Recursion schemes allow you to separate any recursion from your business logic, writing step-wise operations that can be applied in a way that guarantees termination (or, dually, progress).

How is this possible? You can’t have totality and Turing-completeness, can you? Oh, but you can – there is a particular type, Partial a (encoded with a fixed-point) that handles potential non-termination, akin to the way that Maybe a handles exceptional cases. It can be folded into IO in your main function, so that the runtime can execute a Turing-complete program that was modeled totally.


  • [yaya](core/README.md) – the safe operations and data types for working with recursion
  • [yaya-hedgehog](hedgehog/README.md) – utilities for testing your Yaya-using code with Hedgehog
  • [yaya-unsafe](unsafe/README.md) – unsafe instances and operations

other libraries


Yaya is a sister library to Turtles – the same approach, but implemented in Scala. Here are some differences to be aware of:

  • the Zoo modules in Turtles are both larger and their use is more encouraged, because Scala’s inference makes it harder to use gcata etc. directly;
  • the Unsafe and Native modules have different contents, because different structures are strict or lazy between the two languages.
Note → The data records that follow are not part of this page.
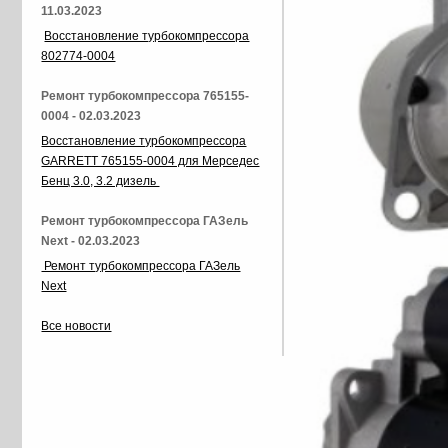
11.03.2023
Восстановление турбокомпрессора
802774-0004
Ремонт турбокомпрессора 765155-
0004 - 02.03.2023
Восстановление турбокомпрессора
GARRETT 765155-0004 для Мерседес
Бенц 3.0, 3.2 дизель
Ремонт турбокомпрессора ГАЗель
Next - 02.03.2023
Ремонт турбокомпрессора ГАЗель
Next
Все новости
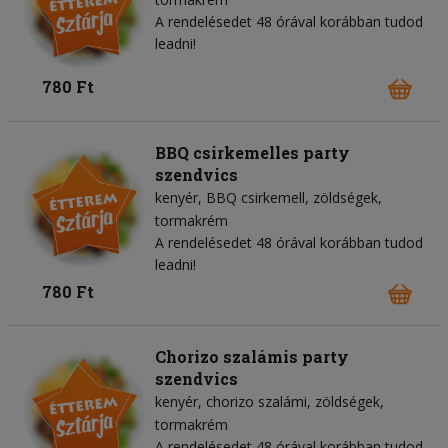
A rendelésedet 48 órával korábban tudod
leadni!
780 Ft
BBQ csirkemelles party
szendvics
kenyér
BBQ csirkemell
zöldségek
tormakrém
A rendelésedet 48 órával korábban tudod
leadni!
780 Ft
Chorizo szalámis party
szendvics
kenyér
chorizo szalámi
zöldségek
tormakrém
A rendelésedet 48 órával korábban tudod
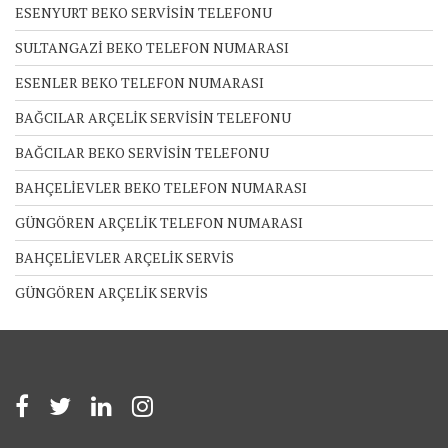
ESENYURT BEKO SERVİSİN TELEFONU
SULTANGAZİ BEKO TELEFON NUMARASI
ESENLER BEKO TELEFON NUMARASI
BAĞCILAR ARÇELİK SERVİSİN TELEFONU
BAĞCILAR BEKO SERVİSİN TELEFONU
BAHÇELİEVLER BEKO TELEFON NUMARASI
GÜNGÖREN ARÇELİK TELEFON NUMARASI
BAHÇELİEVLER ARÇELİK SERVİS
GÜNGÖREN ARÇELİK SERVİS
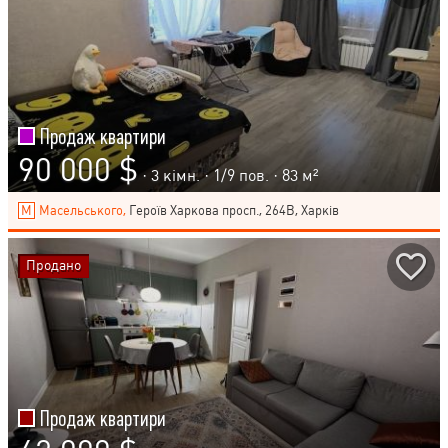
Продаж квартири
90 000 $
· 3 кімн. ·
1
/
9
пов. · 83 м²
Масельського,
Героїв Харкова просп., 264В, Харків
Продано
Продаж квартири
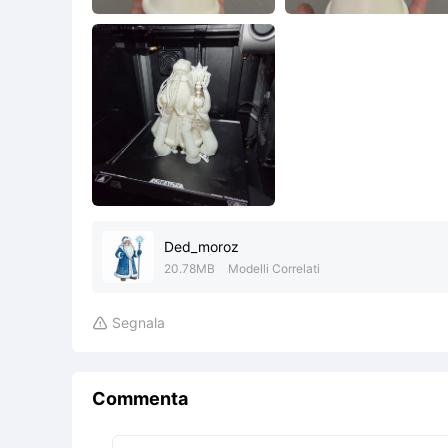
Ded_moroz
20.78MB
Modelli Correlati
Segnala

Commenta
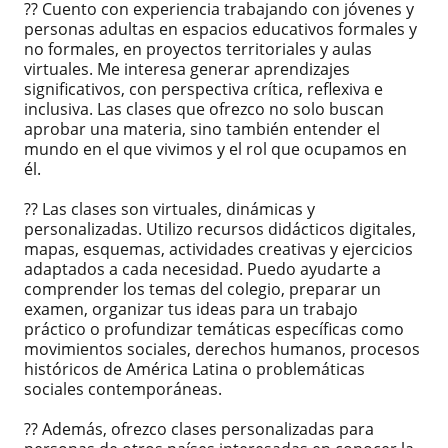
?? Cuento con experiencia trabajando con jóvenes y
personas adultas en espacios educativos formales y
no formales, en proyectos territoriales y aulas
virtuales. Me interesa generar aprendizajes
significativos, con perspectiva crítica, reflexiva e
inclusiva. Las clases que ofrezco no solo buscan
aprobar una materia, sino también entender el
mundo en el que vivimos y el rol que ocupamos en
él.
?? Las clases son virtuales, dinámicas y
personalizadas. Utilizo recursos didácticos digitales,
mapas, esquemas, actividades creativas y ejercicios
adaptados a cada necesidad. Puedo ayudarte a
comprender los temas del colegio, preparar un
examen, organizar tus ideas para un trabajo
práctico o profundizar temáticas específicas como
movimientos sociales, derechos humanos, procesos
históricos de América Latina o problemáticas
sociales contemporáneas.
?? Además, ofrezco clases personalizadas para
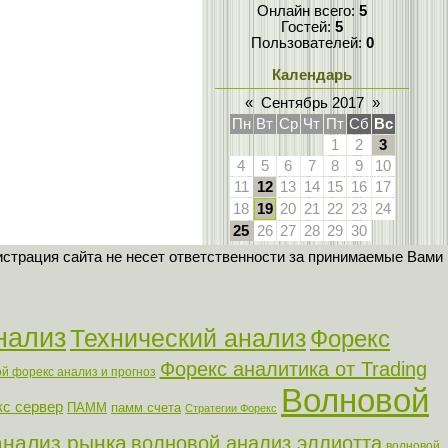
Онлайн всего:
5
Гостей:
5
Пользователей:
0
Календарь
«
Сентябрь 2017
»
Пн
Вт
Ср
Чт
Пт
Сб
Вс
1
2
3
4
5
6
7
8
9
10
11
12
13
14
15
16
17
18
19
20
21
22
23
24
25
26
27
28
29
30
страция сайта не несет ответственности за принимаемые Вами
нализ
Технический анализ
Форекс
Форекс аналитика от Trading
й форекс анализ и прогноз
Волновой
с сервер
ПАММ
памм счета
Стратегии Форекс
анализ рынка
волновой анализ эллиотта
волновой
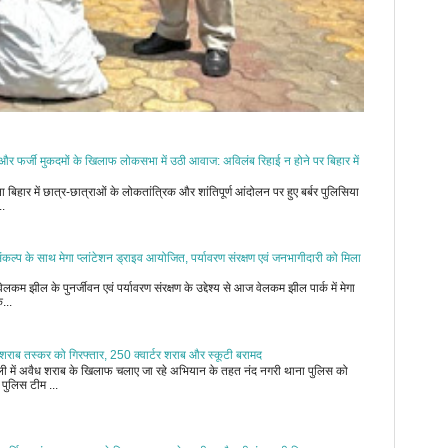
ी और फर्जी मुकदमों के खिलाफ लोकसभा में उठी आवाज: अविलंब रिहाई न होने पर बिहार में
ना बिहार में छात्र-छात्राओं के लोकतांत्रिक और शांतिपूर्ण आंदोलन पर हुए बर्बर पुलिसिया
.
कल्प के साथ मेगा प्लांटेशन ड्राइव आयोजित, पर्यावरण संरक्षण एवं जनभागीदारी को मिला
कम झील के पुनर्जीवन एवं पर्यावरण संरक्षण के उद्देश्य से आज वेलकम झील पार्क में मेगा
...
शराब तस्कर को गिरफ्तार, 250 क्वार्टर शराब और स्कूटी बरामद
ल्ली में अवैध शराब के खिलाफ चलाए जा रहे अभियान के तहत नंद नगरी थाना पुलिस को
पुलिस टीम ...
E.g., in Scala, scala.collection.immutable.List is strict, so the Recursive instance is in Native, while the Corecursive instance is in Unsafe, but Haskell’s Data.List is lazy, so the Corecursive instance is in Native while the Recursive instance is in Unsafe.

Differences from recursion-schemes

  • uses multi-parameter type classes rather than a type family for the Base functor, because the latter frequently requires constraints in the form of Recursive t, Base t ~ f, so we prefer Recursive t f.
  • total operations, with anything potentially partial relegated to the yaya-unsafe package, which has consequences:
    • Recursive (Mu f) f and Corecursive (Nu f) f are the only “safe” instances of recursive data types
  • a separate Steppable class with project and embed, increasing the number of operations that can be defined without needing unsafe instances.
  • relatively few operations are defined, with the intent being that g{cata|ana} be used directly instead. The more commonly known operations are provided in the Zoo modules, with the intent that they provide a mapping from names you may have heard to how Yaya expects you to accomplish them.
  • pattern functors tend to be named independently of their fixed-points. E.g., we use Maybe directly instead of some NatF, XNor a b instead of ListF, and a `AndMaybe` b instead of NonEmptyF.

NB: There are a number of instances (e.g., Corecursive [a] (XNor a)) that are actually safe, but they rely on Haskell’s own recursion. We could potentially add a module/package in between the safe and unsafe ones, containing Corecursive instances for types that are lazy in their recursive parameters and Recursive instances for ones that are strict.

Non-philosophical differences:

  • no TH yet – this might be a philosophical difference, actually. On the one hand, it useful to be able to migrate existing code by quickly creating a pattern functor, but on the other, this stuff is generally unsafe. So, it should at least be relegated to yaya-unsafe.
  • Yaya has productive metamorphisms (stream, etc.). The naïve composition of cata and ana has no benefits, but it has been difficult to generalize Gibbons’ streaming transformers to data structures other than lists.

Differences from compdata

I’m not as familiar with compdata, so I’ll have to look at it more before fleshing this out.

Non-philosophical differences

  • no type-indexed recursion schemes – ideally Yaya would achieve this via PolyKinds.